[What the task asks]: Reproduce every line of the records below without changing anything, and omit the pictures.

##### Task inputs

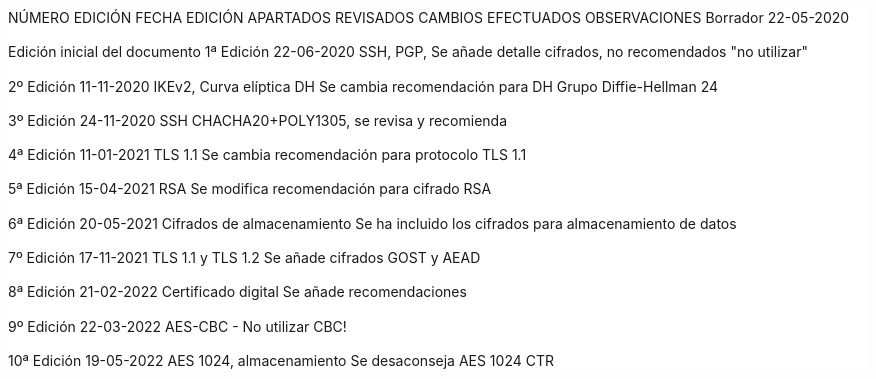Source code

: NÚMERO EDICIÓN
FECHA EDICIÓN
APARTADOS REVISADOS
CAMBIOS EFECTUADOS
OBSERVACIONES
Borrador
22-05-2020


Edición inicial del documento
1ª Edición
22-06-2020
SSH, PGP,
Se añade detalle cifrados, no recomendados "no utilizar"

2º Edición
11-11-2020
IKEv2, Curva elíptica DH
Se cambia recomendación para DH Grupo Diffie-Hellman 24

3º Edición
24-11-2020
SSH
CHACHA20+POLY1305, se revisa y recomienda

4ª Edición
11-01-2021
TLS 1.1
Se cambia recomendación para protocolo TLS 1.1

5ª Edición
15-04-2021
RSA
Se modifica recomendación para cifrado RSA

6ª Edición
20-05-2021
Cifrados de almacenamiento
Se ha incluido los cifrados para almacenamiento de datos

7º Edición
17-11-2021
TLS 1.1 y TLS 1.2
Se añade cifrados GOST y AEAD

8ª Edición
21-02-2022
Certificado digital 
Se añade recomendaciones

9º Edición
22-03-2022
AES-CBC - No utilizar CBC!


10ª Edición
19-05-2022
AES 1024, almacenamiento
Se desaconseja AES 1024 CTR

##########

[Solution to this problem]:
Source code

: NÚMERO EDICIÓN
FECHA EDICIÓN
APARTADOS REVISADOS
CAMBIOS EFECTUADOS
OBSERVACIONES
Borrador
22-05-2020


Edición inicial del documento
1ª Edición
22-06-2020
SSH, PGP,
Se añade detalle cifrados, no recomendados "no utilizar"

2º Edición
11-11-2020
IKEv2, Curva elíptica DH
Se cambia recomendación para DH Grupo Diffie-Hellman 24

3º Edición
24-11-2020
SSH
CHACHA20+POLY1305, se revisa y recomienda

4ª Edición
11-01-2021
TLS 1.1
Se cambia recomendación para protocolo TLS 1.1

5ª Edición
15-04-2021
RSA
Se modifica recomendación para cifrado RSA

6ª Edición
20-05-2021
Cifrados de almacenamiento
Se ha incluido los cifrados para almacenamiento de datos

7º Edición
17-11-2021
TLS 1.1 y TLS 1.2
Se añade cifrados GOST y AEAD

8ª Edición
21-02-2022
Certificado digital 
Se añade recomendaciones

9º Edición
22-03-2022
AES-CBC - No utilizar CBC!


10ª Edición
19-05-2022
AES 1024, almacenamiento
Se desaconseja AES 1024 CTR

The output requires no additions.